_TEXTO DA PÁGINA_:

= = =

Dentre as minhas muitas paixões particulares encontra-se, lá no topo da lista, as adaptações literárias feitas para os quadrinhos. Adoro a relação entre nossa literatura e a nona arte, principalmente quando o artista chamado para realizar o projeto é um profundo admirador da obra original. E digo isso porque nesses casos o artista engrandece ainda mais o texto-base.
Foi exatamente assim que me senti ao final da leitura (e releitura) de O pagador de promessas, obra teatral de Dias Gomes transposta para os quadrinhos por Eloar Guazzelli para a coleção Grandes clássicos em graphic novel, da editora Agir.

= = =

_AMOSTRA DOS DADOS_:
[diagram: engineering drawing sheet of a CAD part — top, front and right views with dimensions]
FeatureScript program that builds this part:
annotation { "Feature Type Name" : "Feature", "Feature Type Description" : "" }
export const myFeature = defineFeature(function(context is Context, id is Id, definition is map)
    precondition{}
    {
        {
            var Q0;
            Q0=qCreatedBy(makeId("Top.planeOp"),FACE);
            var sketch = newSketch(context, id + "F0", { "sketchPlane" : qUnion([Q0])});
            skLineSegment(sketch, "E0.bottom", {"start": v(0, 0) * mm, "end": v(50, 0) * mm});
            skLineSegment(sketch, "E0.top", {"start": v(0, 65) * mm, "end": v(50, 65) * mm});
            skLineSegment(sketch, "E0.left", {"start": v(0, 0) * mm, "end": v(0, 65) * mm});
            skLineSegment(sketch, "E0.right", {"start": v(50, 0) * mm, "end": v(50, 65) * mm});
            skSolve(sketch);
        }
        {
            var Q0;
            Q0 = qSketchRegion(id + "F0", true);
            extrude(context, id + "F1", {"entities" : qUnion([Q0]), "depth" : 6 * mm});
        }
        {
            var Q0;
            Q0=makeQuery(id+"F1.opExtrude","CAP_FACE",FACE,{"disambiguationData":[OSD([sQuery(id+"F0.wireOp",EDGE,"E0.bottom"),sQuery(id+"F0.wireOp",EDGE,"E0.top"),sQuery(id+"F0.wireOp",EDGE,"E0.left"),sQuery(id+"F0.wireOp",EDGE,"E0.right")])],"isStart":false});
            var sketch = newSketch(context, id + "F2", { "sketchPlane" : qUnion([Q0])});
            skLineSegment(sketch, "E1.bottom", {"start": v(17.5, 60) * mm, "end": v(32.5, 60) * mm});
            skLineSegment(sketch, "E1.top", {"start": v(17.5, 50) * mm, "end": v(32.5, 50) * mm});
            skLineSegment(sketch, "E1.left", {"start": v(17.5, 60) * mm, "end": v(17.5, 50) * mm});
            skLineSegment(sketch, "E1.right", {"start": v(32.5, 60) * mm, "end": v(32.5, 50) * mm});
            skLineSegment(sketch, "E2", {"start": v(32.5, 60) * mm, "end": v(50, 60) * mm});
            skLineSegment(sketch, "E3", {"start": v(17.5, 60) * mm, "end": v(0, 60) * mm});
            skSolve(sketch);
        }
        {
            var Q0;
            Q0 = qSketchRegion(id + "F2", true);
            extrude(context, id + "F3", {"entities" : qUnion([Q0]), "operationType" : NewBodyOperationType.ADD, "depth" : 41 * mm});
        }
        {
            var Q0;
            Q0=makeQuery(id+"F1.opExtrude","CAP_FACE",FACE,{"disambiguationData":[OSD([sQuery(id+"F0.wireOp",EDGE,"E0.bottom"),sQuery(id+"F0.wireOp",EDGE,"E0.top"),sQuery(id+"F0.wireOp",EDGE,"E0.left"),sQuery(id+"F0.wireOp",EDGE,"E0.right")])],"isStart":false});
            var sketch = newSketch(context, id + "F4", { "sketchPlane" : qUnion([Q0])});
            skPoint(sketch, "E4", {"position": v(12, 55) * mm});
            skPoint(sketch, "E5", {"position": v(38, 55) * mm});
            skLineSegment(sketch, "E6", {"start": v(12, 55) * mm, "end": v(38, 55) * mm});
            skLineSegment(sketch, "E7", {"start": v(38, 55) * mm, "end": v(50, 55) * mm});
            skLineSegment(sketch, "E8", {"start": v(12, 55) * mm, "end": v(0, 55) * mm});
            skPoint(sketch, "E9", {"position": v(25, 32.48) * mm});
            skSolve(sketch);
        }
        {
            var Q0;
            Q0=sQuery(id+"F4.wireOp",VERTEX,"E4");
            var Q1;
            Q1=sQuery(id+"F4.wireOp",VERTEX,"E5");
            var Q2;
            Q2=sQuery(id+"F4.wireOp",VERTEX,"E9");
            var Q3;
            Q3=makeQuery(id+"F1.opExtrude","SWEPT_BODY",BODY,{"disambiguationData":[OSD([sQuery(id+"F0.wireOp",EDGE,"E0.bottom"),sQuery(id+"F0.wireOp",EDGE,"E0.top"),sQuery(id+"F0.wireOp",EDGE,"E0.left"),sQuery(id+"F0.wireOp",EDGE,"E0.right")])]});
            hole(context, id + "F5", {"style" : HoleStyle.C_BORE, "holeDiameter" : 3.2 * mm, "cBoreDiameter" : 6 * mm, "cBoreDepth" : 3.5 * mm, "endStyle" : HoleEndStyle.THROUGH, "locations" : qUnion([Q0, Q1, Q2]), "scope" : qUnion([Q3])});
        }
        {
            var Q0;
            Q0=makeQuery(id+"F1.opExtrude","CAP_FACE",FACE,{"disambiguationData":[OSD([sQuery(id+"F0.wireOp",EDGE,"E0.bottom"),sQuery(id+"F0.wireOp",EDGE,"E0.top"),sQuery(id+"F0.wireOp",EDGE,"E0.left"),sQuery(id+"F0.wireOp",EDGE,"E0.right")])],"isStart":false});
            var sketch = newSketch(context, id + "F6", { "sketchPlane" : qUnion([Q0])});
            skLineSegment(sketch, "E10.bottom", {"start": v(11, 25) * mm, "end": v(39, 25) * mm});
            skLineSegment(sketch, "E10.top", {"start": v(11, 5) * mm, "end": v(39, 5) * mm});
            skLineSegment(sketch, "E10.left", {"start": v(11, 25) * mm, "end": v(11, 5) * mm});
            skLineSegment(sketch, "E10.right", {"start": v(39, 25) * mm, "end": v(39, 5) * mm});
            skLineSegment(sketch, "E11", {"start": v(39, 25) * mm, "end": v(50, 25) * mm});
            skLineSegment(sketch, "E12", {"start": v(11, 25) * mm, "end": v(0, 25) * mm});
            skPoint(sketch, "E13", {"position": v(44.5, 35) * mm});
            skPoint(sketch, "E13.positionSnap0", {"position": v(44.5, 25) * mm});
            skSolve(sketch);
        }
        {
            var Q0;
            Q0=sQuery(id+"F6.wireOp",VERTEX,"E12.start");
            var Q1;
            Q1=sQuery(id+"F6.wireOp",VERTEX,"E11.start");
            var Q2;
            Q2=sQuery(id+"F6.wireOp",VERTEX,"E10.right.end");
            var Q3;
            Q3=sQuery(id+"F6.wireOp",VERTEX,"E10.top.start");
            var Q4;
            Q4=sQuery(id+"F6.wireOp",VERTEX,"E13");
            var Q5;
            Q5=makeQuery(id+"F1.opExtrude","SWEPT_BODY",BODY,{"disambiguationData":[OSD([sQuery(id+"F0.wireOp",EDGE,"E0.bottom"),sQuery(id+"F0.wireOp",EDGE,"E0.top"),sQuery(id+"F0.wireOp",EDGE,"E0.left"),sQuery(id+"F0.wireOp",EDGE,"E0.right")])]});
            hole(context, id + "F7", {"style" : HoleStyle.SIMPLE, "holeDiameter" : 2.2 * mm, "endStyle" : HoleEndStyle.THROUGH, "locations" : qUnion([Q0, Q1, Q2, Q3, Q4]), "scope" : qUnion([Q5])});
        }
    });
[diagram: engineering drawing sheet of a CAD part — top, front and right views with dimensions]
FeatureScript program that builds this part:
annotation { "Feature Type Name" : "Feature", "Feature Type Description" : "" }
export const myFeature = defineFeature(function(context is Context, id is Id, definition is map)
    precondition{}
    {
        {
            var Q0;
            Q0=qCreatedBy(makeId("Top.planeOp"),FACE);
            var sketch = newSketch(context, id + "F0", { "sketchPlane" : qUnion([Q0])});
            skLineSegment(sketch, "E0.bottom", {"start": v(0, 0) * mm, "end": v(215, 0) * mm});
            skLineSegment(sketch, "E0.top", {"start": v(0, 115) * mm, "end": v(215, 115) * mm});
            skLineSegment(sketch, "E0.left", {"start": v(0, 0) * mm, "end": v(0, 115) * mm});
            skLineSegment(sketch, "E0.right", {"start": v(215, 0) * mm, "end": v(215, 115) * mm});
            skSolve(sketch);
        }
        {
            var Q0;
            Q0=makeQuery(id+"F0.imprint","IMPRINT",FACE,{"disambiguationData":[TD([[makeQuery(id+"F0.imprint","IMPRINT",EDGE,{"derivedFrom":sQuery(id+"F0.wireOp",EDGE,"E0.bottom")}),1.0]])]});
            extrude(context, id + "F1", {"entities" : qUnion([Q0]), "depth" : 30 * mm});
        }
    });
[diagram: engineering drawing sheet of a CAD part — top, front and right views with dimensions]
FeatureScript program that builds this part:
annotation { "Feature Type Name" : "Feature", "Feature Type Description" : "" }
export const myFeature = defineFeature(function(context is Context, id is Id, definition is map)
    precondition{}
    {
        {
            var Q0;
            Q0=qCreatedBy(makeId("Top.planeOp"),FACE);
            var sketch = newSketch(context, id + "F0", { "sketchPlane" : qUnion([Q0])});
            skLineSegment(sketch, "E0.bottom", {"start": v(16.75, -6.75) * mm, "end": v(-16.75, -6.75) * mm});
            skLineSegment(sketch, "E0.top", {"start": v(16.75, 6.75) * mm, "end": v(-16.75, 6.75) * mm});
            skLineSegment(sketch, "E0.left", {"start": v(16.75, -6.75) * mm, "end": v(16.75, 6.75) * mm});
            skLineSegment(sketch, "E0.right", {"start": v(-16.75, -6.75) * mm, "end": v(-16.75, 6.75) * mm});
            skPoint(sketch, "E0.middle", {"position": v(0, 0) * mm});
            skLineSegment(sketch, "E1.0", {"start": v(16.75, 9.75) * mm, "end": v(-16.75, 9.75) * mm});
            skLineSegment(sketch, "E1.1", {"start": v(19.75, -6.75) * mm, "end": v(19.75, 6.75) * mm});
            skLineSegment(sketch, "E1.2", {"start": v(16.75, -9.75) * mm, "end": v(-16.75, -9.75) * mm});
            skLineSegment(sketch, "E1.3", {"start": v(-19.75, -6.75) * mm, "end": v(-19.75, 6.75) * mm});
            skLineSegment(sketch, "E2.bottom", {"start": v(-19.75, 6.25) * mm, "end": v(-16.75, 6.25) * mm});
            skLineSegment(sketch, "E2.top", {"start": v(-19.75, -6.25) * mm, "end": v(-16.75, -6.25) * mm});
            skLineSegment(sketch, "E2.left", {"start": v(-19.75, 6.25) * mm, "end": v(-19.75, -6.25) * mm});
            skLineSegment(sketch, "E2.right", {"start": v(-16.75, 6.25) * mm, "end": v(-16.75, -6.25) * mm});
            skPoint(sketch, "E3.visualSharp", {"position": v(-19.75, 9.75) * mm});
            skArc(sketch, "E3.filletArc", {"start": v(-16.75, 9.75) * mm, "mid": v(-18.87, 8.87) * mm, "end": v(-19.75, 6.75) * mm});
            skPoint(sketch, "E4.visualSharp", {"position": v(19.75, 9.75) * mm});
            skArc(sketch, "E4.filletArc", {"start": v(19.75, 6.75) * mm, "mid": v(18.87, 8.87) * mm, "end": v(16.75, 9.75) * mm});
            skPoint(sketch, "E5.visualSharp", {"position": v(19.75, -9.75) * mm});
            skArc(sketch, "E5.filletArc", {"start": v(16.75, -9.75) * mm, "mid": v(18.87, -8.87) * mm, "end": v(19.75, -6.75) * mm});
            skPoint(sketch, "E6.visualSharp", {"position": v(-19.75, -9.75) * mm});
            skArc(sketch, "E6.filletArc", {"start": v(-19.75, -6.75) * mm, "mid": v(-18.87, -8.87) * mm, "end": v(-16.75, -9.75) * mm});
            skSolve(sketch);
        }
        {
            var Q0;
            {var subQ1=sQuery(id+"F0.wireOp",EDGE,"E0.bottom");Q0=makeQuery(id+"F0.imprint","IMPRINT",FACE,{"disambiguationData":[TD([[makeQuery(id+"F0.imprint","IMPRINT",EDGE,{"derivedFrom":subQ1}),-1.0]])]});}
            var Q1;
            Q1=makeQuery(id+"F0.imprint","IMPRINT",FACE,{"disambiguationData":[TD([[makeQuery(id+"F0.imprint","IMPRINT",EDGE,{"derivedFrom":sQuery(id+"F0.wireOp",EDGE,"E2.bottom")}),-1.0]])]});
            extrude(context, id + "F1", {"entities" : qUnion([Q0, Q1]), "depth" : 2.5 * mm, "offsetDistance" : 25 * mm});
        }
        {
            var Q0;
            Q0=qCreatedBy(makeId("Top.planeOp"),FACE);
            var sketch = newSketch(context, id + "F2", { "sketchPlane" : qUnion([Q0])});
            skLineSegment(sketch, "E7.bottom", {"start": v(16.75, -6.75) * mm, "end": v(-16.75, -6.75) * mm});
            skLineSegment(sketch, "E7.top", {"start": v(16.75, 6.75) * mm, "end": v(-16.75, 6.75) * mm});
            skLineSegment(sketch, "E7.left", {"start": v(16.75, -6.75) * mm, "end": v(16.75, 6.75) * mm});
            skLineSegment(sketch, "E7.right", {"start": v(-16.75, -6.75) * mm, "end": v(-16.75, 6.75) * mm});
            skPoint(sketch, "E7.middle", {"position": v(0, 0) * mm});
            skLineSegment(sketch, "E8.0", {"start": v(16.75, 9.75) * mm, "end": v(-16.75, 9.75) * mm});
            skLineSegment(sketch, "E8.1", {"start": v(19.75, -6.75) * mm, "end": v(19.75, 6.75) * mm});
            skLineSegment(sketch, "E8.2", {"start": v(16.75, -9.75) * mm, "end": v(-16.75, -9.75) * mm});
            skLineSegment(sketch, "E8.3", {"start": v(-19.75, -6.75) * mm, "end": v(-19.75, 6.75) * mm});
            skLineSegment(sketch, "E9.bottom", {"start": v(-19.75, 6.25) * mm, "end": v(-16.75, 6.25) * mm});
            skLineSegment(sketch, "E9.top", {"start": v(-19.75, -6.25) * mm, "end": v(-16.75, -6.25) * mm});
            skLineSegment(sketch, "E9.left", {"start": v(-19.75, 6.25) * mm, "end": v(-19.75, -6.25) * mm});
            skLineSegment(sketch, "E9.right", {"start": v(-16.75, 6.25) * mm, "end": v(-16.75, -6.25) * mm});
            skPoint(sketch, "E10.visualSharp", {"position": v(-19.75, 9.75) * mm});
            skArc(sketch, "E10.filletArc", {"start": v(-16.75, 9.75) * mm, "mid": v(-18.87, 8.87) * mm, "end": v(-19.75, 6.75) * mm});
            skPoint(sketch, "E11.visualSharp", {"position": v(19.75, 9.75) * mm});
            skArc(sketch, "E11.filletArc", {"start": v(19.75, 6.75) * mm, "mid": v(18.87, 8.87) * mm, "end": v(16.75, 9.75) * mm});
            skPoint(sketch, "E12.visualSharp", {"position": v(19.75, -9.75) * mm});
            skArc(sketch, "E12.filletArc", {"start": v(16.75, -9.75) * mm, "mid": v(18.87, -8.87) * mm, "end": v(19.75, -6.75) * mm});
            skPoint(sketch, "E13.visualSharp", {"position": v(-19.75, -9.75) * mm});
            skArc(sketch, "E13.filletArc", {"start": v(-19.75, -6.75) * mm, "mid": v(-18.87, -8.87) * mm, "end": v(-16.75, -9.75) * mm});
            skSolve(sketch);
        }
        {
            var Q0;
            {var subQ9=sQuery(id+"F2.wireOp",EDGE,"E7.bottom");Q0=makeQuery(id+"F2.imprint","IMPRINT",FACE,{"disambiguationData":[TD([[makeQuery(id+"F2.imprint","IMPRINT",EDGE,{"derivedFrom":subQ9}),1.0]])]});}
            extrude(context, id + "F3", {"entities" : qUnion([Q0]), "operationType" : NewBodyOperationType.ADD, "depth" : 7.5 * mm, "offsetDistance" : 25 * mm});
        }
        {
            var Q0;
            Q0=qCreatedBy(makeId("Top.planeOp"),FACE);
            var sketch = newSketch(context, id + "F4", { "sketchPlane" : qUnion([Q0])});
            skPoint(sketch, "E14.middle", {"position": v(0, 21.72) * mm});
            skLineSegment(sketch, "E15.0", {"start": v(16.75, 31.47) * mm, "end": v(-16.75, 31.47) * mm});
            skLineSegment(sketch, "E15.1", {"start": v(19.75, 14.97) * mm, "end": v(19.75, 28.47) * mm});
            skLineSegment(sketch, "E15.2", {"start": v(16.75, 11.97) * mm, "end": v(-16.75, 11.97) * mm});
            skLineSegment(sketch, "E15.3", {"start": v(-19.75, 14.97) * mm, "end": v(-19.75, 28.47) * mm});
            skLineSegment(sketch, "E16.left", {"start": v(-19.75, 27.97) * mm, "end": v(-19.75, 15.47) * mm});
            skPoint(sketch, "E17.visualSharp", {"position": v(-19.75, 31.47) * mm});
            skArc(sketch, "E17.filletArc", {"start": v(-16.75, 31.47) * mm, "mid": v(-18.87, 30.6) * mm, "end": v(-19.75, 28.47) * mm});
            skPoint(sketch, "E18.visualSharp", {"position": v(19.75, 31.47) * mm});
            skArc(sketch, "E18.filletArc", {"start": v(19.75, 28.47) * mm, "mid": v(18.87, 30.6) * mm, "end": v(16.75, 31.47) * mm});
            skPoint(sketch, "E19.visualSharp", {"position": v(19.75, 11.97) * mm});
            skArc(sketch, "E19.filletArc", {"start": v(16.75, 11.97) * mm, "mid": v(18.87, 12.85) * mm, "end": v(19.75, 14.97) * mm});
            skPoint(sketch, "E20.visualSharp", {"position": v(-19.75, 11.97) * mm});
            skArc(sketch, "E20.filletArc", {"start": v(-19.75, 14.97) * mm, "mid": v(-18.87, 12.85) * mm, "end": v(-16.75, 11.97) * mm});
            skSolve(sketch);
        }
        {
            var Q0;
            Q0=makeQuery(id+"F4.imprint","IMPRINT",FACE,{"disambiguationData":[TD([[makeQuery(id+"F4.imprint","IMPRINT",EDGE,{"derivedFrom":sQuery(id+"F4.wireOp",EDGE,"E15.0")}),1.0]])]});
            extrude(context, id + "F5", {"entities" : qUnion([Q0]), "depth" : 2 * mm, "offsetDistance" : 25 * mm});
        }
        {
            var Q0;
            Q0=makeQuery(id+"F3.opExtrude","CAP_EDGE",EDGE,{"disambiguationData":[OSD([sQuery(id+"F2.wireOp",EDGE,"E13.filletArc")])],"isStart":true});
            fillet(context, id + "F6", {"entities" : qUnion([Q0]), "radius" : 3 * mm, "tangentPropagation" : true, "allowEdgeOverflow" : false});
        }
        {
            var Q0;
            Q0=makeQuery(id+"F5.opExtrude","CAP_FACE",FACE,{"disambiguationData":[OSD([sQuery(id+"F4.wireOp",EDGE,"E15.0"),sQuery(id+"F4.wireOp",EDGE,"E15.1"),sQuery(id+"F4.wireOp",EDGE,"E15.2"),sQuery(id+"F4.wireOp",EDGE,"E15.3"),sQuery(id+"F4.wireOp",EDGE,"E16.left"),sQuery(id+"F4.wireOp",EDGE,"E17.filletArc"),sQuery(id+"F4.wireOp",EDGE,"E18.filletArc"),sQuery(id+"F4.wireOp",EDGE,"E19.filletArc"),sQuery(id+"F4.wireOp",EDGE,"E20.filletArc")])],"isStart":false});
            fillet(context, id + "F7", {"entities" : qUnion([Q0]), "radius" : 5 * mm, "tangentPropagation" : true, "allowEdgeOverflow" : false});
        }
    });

= = =

_PROBLEMA CURTO A_:
Cite do texto sobre a adaptação em quadrinhos tudo o que vai desde "Dentre as minhas" até "da editora Agir.".
_PROBLEMA CURTO B_:
Transforme em uma lista JSON de strings, uma por linha e sem as linhas em branco, tudo o que vai do início dos registros até a linha que contém "v(50, 60) *", inclusive.

_SAÍDA COMPLETA A_:
Dentre as minhas muitas paixões particulares encontra-se, lá no topo da lista, as adaptações literárias feitas para os quadrinhos. Adoro a relação entre nossa literatura e a nona arte, principalmente quando o artista chamado para realizar o projeto é um profundo admirador da obra original. E digo isso porque nesses casos o artista engrandece ainda mais o texto-base.
Foi exatamente assim que me senti ao final da leitura (e releitura) de O pagador de promessas, obra teatral de Dias Gomes transposta para os quadrinhos por Eloar Guazzelli para a coleção Grandes clássicos em graphic novel, da editora Agir.

_SAÍDA COMPLETA B_:
[
  "[diagram: engineering drawing sheet of a CAD part — top, front and right views with dimensions]",
  "FeatureScript program that builds this part:",
  "annotation { \"Feature Type Name\" : \"Feature\", \"Feature Type Description\" : \"\" }",
  "export const myFeature = defineFeature(function(context is Context, id is Id, definition is map)",
  "    precondition{}",
  "    {",
  "        {",
  "            var Q0;",
  "            Q0=qCreatedBy(makeId(\"Top.planeOp\"),FACE);",
  "            var sketch = newSketch(context, id + \"F0\", { \"sketchPlane\" : qUnion([Q0])});",
  "            skLineSegment(sketch, \"E0.bottom\", {\"start\": v(0, 0) * mm, \"end\": v(50, 0) * mm});",
  "            skLineSegment(sketch, \"E0.top\", {\"start\": v(0, 65) * mm, \"end\": v(50, 65) * mm});",
  "            skLineSegment(sketch, \"E0.left\", {\"start\": v(0, 0) * mm, \"end\": v(0, 65) * mm});",
  "            skLineSegment(sketch, \"E0.right\", {\"start\": v(50, 0) * mm, \"end\": v(50, 65) * mm});",
  "            skSolve(sketch);",
  "        }",
  "        {",
  "            var Q0;",
  "            Q0 = qSketchRegion(id + \"F0\", true);",
  "            extrude(context, id + \"F1\", {\"entities\" : qUnion([Q0]), \"depth\" : 6 * mm});",
  "        }",
  "        {",
  "            var Q0;",
  "            Q0=makeQuery(id+\"F1.opExtrude\",\"CAP_FACE\",FACE,{\"disambiguationData\":[OSD([sQuery(id+\"F0.wireOp\",EDGE,\"E0.bottom\"),sQuery(id+\"F0.wireOp\",EDGE,\"E0.top\"),sQuery(id+\"F0.wireOp\",EDGE,\"E0.left\"),sQuery(id+\"F0.wireOp\",EDGE,\"E0.right\")])],\"isStart\":false});",
  "            var sketch = newSketch(context, id + \"F2\", { \"sketchPlane\" : qUnion([Q0])});",
  "            skLineSegment(sketch, \"E1.bottom\", {\"start\": v(17.5, 60) * mm, \"end\": v(32.5, 60) * mm});",
  "            skLineSegment(sketch, \"E1.top\", {\"start\": v(17.5, 50) * mm, \"end\": v(32.5, 50) * mm});",
  "            skLineSegment(sketch, \"E1.left\", {\"start\": v(17.5, 60) * mm, \"end\": v(17.5, 50) * mm});",
  "            skLineSegment(sketch, \"E1.right\", {\"start\": v(32.5, 60) * mm, \"end\": v(32.5, 50) * mm});",
  "            skLineSegment(sketch, \"E2\", {\"start\": v(32.5, 60) * mm, \"end\": v(50, 60) * mm});"
]